The following elements have me thinking of filesystem corruption: jbd2_log & ext4_sync_file

What are they?
How can I troubleshoot this?
Why are mysqld and syslogd referred in these errors?

The server appears to be running normally.. Mdadm doesnt show any degraded RAID arrays, Smart doesnt report anything unusual..

Server is running Slackware 64 14.0 stock with kernel

Code:
Linux server 3.2.45 #2 SMP Fri May 31 20:14:55 CDT 2013 x86_64 AMD Opteron(tm) Processor 4334 AuthenticAMD GNU/Linux
Other than that:

Code:
root@lhost2:~# free -m
             total       used       free     shared    buffers     cached
Mem:         64315      63764        551          0       1684      47426
-/+ buffers/cache:      14653      49662
Swap:         7998          6       7992
Anybody can help with what seems to be a kernel problem?
Cheers!
Thanks!
 
Old 02-16-2014, 09:59 PM   #2
Emerson
LQ Sage
 
Registered: Nov 2004
Location: Saint Amant, Acadiana
Distribution: Gentoo ~amd64
Posts: 7,675

Rep: Reputation: Disabled
My first guess would be the hard drive is dying.
 
Old 02-16-2014, 10:42 PM   #3
lpallard
Senior Member
 
Registered: Nov 2008
Posts: 1,050

Original Poster
Rep: Reputation: Disabled
Quote:
My first guess would be the hard drive is dying.
Ok but which one?
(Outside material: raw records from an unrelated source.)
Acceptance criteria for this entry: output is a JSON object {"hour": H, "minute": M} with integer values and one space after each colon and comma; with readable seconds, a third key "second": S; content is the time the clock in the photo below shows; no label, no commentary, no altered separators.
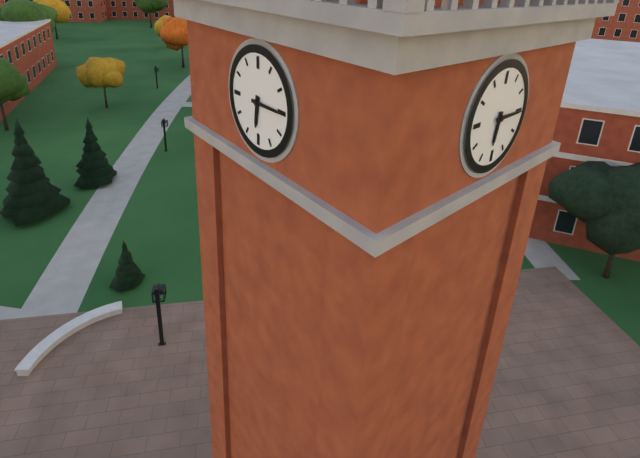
{"hour": 6, "minute": 15}
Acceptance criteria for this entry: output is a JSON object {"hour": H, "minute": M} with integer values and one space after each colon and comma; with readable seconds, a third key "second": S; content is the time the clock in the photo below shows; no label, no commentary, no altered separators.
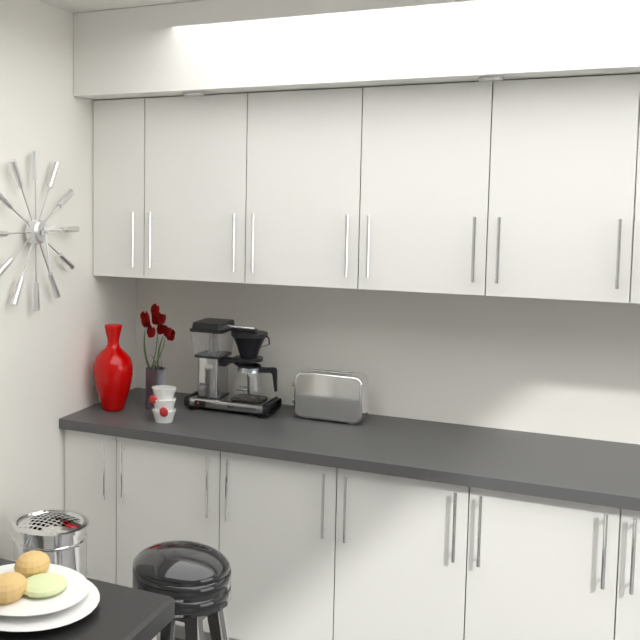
{"hour": 2, "minute": 28}
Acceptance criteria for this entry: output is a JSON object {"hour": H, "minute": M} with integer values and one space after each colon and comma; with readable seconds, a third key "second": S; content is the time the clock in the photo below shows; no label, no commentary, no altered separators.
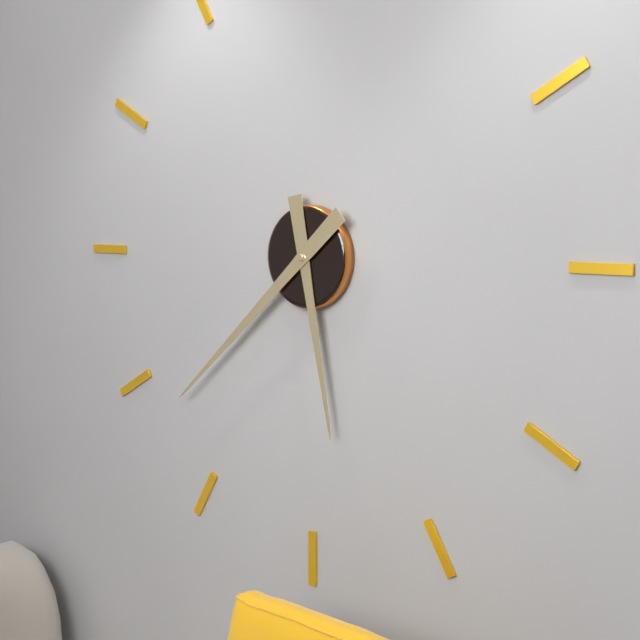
{"hour": 5, "minute": 38}
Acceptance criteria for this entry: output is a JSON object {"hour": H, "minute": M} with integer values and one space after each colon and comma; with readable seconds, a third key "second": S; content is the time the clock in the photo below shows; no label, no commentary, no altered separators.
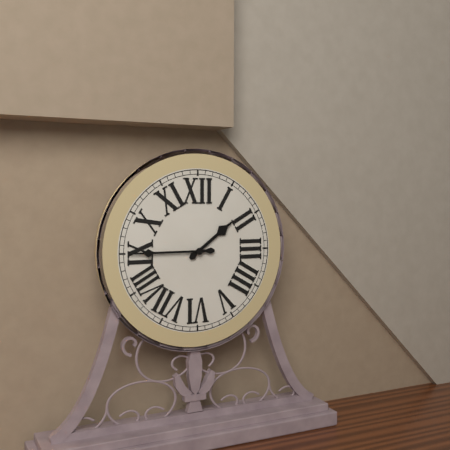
{"hour": 1, "minute": 45}
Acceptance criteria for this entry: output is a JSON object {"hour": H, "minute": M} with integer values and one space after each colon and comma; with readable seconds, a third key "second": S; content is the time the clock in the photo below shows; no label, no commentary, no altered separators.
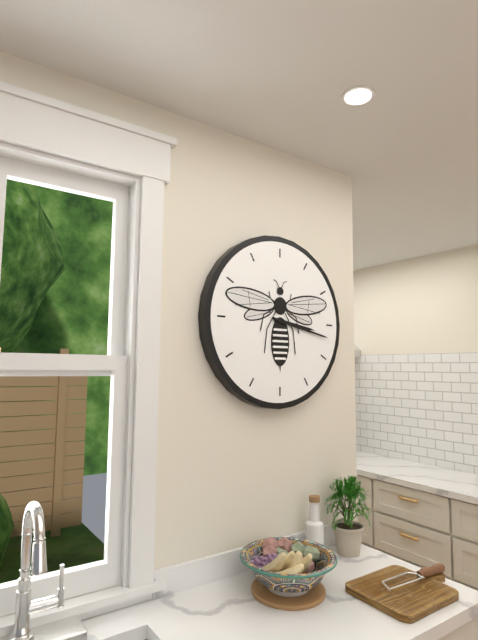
{"hour": 3, "minute": 17}
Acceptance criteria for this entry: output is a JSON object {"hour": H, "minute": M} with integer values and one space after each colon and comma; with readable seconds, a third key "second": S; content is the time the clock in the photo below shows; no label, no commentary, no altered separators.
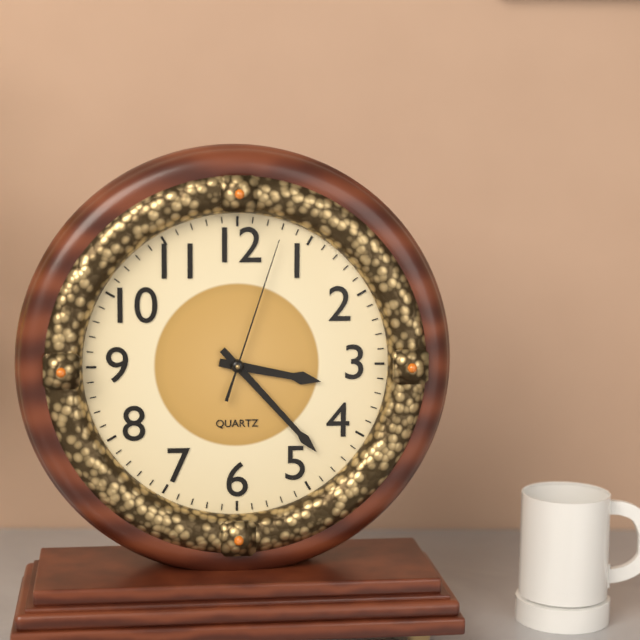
{"hour": 3, "minute": 23, "second": 3}
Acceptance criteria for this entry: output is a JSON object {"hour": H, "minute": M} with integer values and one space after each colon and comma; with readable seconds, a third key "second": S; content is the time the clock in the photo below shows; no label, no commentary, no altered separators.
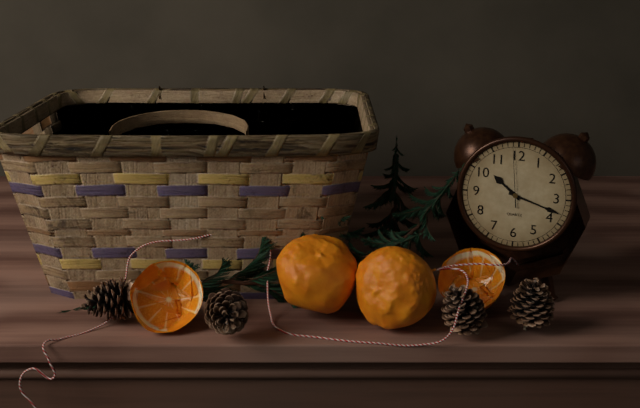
{"hour": 10, "minute": 18, "second": 59}
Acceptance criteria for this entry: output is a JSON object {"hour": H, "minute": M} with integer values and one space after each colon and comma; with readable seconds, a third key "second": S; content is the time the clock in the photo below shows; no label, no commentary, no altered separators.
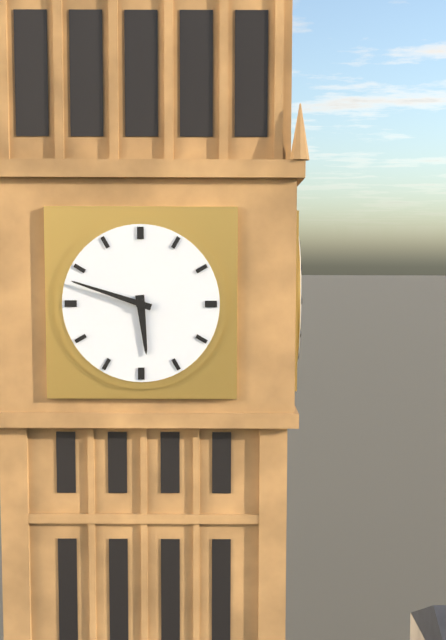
{"hour": 5, "minute": 48}
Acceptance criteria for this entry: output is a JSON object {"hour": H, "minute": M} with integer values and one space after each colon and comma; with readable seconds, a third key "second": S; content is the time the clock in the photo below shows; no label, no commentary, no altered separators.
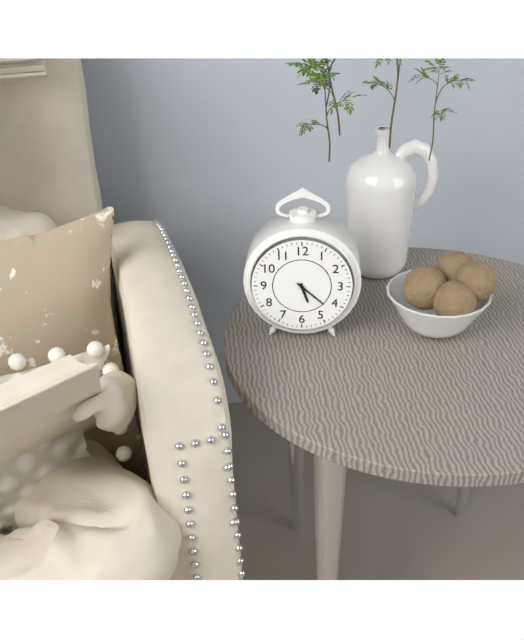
{"hour": 5, "minute": 22}
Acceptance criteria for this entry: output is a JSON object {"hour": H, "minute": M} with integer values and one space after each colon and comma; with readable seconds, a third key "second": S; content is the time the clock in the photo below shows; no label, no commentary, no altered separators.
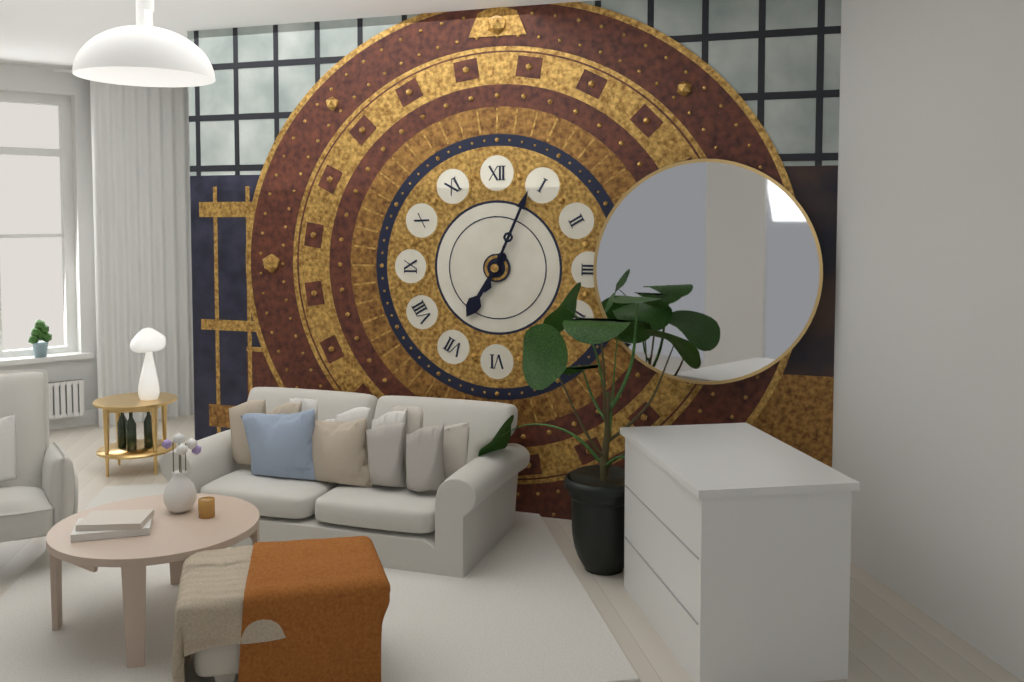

There are 11 drives in this server.. 5 (2 as RAID1, 3 as RAID0) are using ext4, 6 (all as RAID5) are using XFS.. So if a drive is dying, I suspect one of the 5 drives that are using ext4 and assembled as RAID1 or the RAID0 array...

The 3 drives (out of the 5) used in the RAID0 array are quite old (7+years) so I wouldnt be surprised one of these may be dying. The two other drives used in the RAID1 array are brand new Seagates 2TB and are system drives so critical.

Is there any way to find out which one is (may) be dying so I can plan accordingly or do I have to wait for it to die before I can do anything ?

I already have backups.. I would like to know if I need (and if so when) to buy a replacement drive to resilver ASAP..

Last edited by lpallard; 02-20-2014 at 12:27 PM.
 
Old 02-17-2014, 12:05 AM   #4
Richard Cranium
Senior Member
 
Registered: Apr 2009
Location: McKinney, Texas
Distribution: Slackware64 15.0
Posts: 3,860

Rep: Reputation: 2230Reputation: 2230Reputation: 2230Reputation: 2230Reputation: 2230Reputation: 2230Reputation: 2230Reputation: 2230Reputation: 2230Reputation: 2230Reputation: 2230
Well, that's one reason to run smartd. However,
Code:
man smartctl
should tell you what you can run to check the individual drives.
 
Old 02-17-2014, 02:58 AM   #5
mlslk31
Member
 
Registered: Mar 2013
Location: Florida, USA
Distribution: Slackware, FreeBSD
Posts: 210

Rep: Reputation: 77
syslogd and mysqld seem to be waiting on a fsync that never happens, waiting on a journal commit that may not happen. ext4 is the filesystem (of course), and jbd2 is the journal system for ext4. The source of the problem could be anywhere, so try the easy stuff first.

Does a no-modify fsck of the problem ext4 partition report anything? syslogd would be writing to the partition where /var is located, unless you have it writing somewhere else. Also, when this happens, can you run the `sync` command or umount the problem partitions?

Is there any big task running just before fsync begins to degrade or hang?

I'll have to leave the hard stuff to the ext4 pros here...
 
Old 02-17-2014, 07:18 PM   #6
lpallard
Senior Member
 
Registered: Nov 2008
Posts: 1,050

Original Poster
Rep: Reputation: Disabled
Quote:
Does a no-modify fsck of the problem ext4 partition report anything?
I will login locally on the server, switch in init 1 and run the fsck commands.. I dont want to run fsck on running filesystems unless there's a way to run in "read-only" mode where fsck will only check and do nothing else..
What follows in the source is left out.